Hitler yaşıyor olabilir mi?
Öncelikle burada paylaştığım bilgiler netten derlenmiştir ve birçoğu komplo teorilerine dayanmaktadır bunu hatırlatayım. Dünya tarihinin seyrini değiştiren insanlara bakıldığında (Atatürk, Einstein, Hitler gibi) hemen hemen hepsinin arkalarında sırlar bırakarak aramızdan ayrıldıklarını görürüz.
Atatürk’ün gizemli olayları hakkında birçok kitap yazılıp çizilmiştir. Atatürk’ün hayatını okumuş olanlar, Atatürk’ün hayatında ufak ayrıntılara sıkışıp kalmış gizemlerini hemen görebilirler. Ne ilginçtir ki bu gizemler hep hayatının dönüm noktalarına rastlamıştır.
Yine Einstein’in yaşamına bakıldığında diğer insanlardan ve diğer bilim adamlarından farklı olduğunu rahatlıkla görülmektedir. Atatürk gibi onun da birçok gizemli olayı mevcuttur. Bunlardan en çok bilineni ölümünden kısa bir süre önce kendisine gelen bir ziyaretçi ile yüksek sesle tartıştığını ve bu ziyaretçi gittikten sonra fenalaşarak sayıklamaya başladığıdır. Bu tartışmada Einstein “Allain” ve ziyaretçi de “Ayneşşeytan” kelimelerini kullanmıştır. Sonraki sayıklamalarda ise “Aloim, Durra, Gabbalah” kelimeleri seçilebilmiştir. Tanıkların ifadeleri doğrultusunda “Gabbalah! Çok acil! Kahrolsun Aloim, Wanen. Biz Mahşer’in yedi suvarisiyiz. İkisi, Max, Freud, Velik, Messing ve ben Ayneşşeytan!” Einstein’in son sözleri olmuştur. Ayrıca Atatürk ile Einstein arasındaki mektup trafiği de kayda değer bir konudur.

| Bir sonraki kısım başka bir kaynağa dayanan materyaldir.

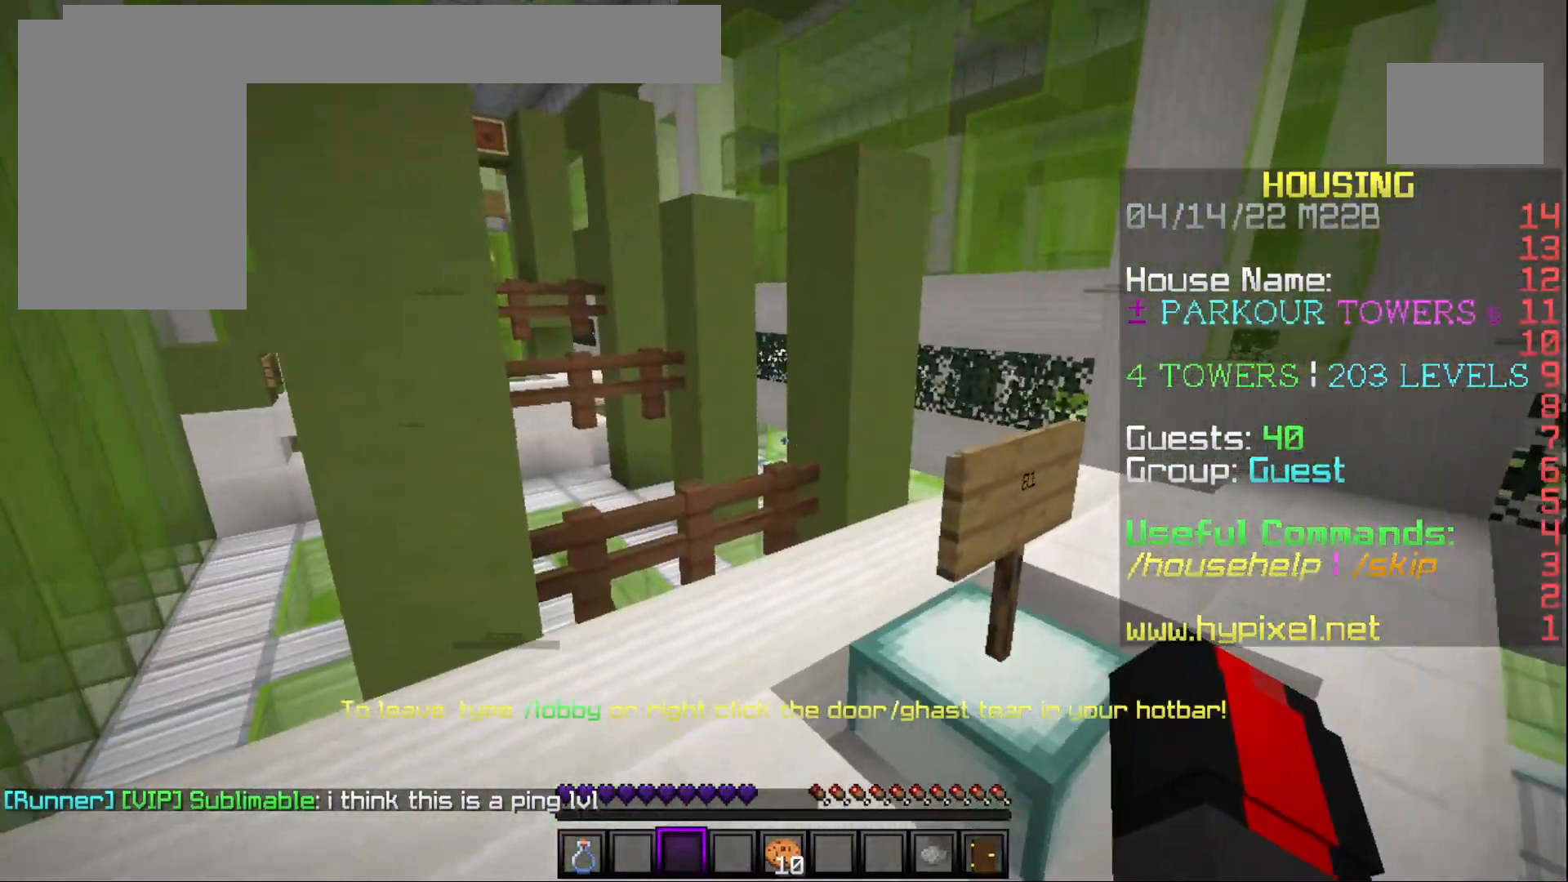
{"keys": [], "mouse": [], "events": [[300, "w", "up"]]}
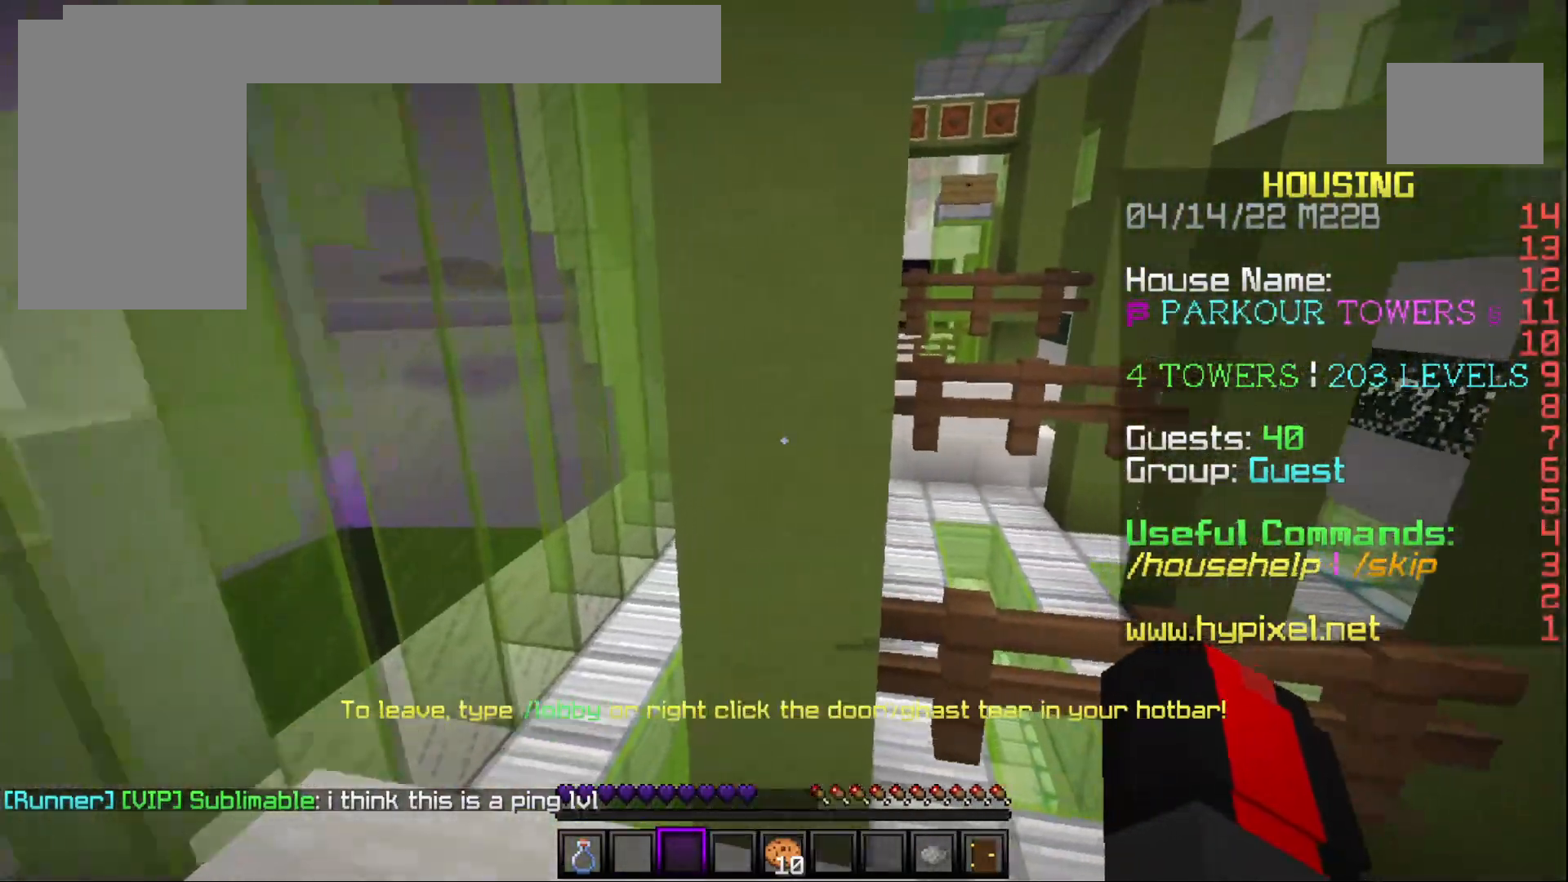
{"keys": ["d"], "mouse": [], "events": [[167, "d", "down"]]}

Asıl konumuz olan Hitler tartışmasız tarihimizin en büyük kasaplarından ve yine tartışmasız en gizemli insanlarından birisidir. Bugün bile Hitler hakkında birçok tartışma mevcuttur. Hitler’in tarihteki liderlere bakılarak çok farklı bir lider olduğu söylenilebilir. Ancak birçok insanlık suçu işleyen, dengesiz yapısının yanında hiçbir liderde olmayan çok ilginç özelliklere de sahipti. Mesela;
1. Hiçbir askeri eğitim almamasına karşın yaptığı savaşların hiçbirini kaybetmedi. Onu sadece doğal bir güç yenebildi. (O da Moskova’nın Dondurucu Soğuğu) Dünyanın en güçlü ordularından kabul edilen Trocky’nin Kızıl Ordusunu defalarca bozguna uğrattı. Ruslar; Güçlü Hitler karşısında yapılan Leningrad ve Stalingrad Savunmalarını destan olarak görmektedirler.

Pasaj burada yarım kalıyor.